_TASK ITEM:_
For the records that follow, work out how many lines include "help" and give only that count.

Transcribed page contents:
----

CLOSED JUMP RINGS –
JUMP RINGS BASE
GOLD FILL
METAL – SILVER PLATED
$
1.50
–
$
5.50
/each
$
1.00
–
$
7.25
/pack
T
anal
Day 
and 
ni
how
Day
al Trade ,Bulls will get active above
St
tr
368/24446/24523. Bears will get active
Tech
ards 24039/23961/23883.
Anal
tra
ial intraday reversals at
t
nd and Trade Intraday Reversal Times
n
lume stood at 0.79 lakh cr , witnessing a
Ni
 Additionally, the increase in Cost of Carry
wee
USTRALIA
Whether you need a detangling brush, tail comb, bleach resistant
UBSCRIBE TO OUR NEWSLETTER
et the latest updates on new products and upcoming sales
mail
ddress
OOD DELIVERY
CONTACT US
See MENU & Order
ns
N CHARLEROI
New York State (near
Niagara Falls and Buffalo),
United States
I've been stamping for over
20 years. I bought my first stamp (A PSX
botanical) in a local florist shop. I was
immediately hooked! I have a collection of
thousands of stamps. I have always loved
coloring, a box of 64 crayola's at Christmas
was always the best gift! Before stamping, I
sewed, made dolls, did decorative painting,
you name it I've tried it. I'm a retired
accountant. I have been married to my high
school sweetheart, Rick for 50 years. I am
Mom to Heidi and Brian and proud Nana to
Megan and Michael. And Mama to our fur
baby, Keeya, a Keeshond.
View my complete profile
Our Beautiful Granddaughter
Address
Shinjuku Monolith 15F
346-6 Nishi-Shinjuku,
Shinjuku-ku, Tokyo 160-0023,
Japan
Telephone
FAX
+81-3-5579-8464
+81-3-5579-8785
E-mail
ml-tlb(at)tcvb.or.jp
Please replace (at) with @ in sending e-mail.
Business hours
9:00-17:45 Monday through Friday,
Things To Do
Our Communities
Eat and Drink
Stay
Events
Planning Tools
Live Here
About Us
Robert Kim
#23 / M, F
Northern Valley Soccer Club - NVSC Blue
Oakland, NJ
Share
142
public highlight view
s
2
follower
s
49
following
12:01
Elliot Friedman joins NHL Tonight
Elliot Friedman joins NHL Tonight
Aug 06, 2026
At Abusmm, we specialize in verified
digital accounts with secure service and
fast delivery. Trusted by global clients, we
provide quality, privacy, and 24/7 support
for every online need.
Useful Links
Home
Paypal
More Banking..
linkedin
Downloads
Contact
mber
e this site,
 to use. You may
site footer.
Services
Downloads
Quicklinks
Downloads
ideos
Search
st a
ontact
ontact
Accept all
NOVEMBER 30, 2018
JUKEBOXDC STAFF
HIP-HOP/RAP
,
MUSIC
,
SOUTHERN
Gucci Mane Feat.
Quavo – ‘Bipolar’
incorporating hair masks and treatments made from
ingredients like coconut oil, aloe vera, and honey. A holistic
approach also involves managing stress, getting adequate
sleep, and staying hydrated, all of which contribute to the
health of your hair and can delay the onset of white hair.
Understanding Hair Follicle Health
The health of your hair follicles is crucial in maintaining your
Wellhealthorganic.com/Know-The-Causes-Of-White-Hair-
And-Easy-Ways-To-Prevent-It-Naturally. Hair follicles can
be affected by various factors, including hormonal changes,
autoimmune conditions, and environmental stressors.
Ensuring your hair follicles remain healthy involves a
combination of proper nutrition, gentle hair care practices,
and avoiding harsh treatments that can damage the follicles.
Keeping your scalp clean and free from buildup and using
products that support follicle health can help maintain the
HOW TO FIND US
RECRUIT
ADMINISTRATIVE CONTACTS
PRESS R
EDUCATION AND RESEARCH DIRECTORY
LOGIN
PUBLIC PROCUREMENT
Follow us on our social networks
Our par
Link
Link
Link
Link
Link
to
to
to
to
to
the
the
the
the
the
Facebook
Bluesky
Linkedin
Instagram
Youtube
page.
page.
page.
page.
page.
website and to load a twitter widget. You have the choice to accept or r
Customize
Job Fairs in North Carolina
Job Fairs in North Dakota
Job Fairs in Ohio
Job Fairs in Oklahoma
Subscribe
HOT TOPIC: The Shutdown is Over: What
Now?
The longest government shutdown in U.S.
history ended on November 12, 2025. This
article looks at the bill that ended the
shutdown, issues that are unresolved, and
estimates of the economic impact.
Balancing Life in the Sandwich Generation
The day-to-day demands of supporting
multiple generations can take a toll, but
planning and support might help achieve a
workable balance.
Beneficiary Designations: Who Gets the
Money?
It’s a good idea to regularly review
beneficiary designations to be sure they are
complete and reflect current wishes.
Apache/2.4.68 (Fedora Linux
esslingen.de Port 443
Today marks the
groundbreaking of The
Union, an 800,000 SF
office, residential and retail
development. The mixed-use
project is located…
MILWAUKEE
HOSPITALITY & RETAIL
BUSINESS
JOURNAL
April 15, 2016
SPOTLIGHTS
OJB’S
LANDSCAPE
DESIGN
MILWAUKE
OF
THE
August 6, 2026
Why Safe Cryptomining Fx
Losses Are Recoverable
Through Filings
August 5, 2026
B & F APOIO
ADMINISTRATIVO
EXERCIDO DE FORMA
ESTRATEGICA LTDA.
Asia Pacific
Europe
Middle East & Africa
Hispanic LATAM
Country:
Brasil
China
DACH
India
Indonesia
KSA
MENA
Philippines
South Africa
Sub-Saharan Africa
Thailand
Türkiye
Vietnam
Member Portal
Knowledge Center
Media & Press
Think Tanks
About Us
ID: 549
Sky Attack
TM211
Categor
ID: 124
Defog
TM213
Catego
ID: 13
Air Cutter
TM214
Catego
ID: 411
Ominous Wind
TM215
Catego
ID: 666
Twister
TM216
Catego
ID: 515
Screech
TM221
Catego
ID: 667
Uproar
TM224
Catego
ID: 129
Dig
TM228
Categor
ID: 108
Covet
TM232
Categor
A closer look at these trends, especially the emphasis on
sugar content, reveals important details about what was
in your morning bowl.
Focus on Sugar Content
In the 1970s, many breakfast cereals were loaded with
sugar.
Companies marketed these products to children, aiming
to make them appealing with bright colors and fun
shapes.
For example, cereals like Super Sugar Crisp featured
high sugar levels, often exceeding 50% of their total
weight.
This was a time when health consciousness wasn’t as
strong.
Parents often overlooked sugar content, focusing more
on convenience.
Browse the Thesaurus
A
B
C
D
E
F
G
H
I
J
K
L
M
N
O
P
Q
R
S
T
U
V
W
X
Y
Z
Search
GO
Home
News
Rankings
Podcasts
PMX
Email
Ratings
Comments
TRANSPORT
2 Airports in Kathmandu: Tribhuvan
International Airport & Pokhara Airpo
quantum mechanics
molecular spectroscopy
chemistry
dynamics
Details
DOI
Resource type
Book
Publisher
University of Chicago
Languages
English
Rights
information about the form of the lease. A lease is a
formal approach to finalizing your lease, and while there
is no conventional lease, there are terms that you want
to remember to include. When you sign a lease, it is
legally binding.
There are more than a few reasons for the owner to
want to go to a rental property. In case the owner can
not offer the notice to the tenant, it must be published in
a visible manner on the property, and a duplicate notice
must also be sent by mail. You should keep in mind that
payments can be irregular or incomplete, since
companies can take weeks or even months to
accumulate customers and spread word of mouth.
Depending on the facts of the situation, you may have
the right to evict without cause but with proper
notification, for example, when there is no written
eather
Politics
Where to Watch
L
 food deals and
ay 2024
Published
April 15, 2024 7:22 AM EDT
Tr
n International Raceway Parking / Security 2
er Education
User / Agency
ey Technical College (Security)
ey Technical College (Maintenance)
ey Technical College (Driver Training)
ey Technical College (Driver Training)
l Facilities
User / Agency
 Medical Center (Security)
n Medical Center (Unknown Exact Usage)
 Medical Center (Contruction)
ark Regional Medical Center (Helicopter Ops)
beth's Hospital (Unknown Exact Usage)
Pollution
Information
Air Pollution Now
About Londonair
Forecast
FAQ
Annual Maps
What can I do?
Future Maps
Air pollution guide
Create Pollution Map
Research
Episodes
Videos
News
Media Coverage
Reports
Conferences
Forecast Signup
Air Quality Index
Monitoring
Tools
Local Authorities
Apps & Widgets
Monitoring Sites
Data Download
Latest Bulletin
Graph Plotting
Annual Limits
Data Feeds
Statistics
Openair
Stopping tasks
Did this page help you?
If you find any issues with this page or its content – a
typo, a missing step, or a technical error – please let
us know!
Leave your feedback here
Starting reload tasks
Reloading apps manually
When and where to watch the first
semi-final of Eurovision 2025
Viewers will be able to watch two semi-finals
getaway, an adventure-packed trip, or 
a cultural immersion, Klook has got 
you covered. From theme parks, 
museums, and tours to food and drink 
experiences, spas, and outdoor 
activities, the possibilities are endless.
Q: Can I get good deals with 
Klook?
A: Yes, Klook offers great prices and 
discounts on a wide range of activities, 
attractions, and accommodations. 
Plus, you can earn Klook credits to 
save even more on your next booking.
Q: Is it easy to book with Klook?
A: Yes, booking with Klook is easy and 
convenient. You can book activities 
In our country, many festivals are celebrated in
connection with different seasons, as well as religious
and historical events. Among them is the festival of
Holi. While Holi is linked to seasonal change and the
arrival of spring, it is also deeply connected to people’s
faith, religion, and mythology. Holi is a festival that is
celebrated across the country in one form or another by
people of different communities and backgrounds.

----

_EXERCISE SOLUTION:_
3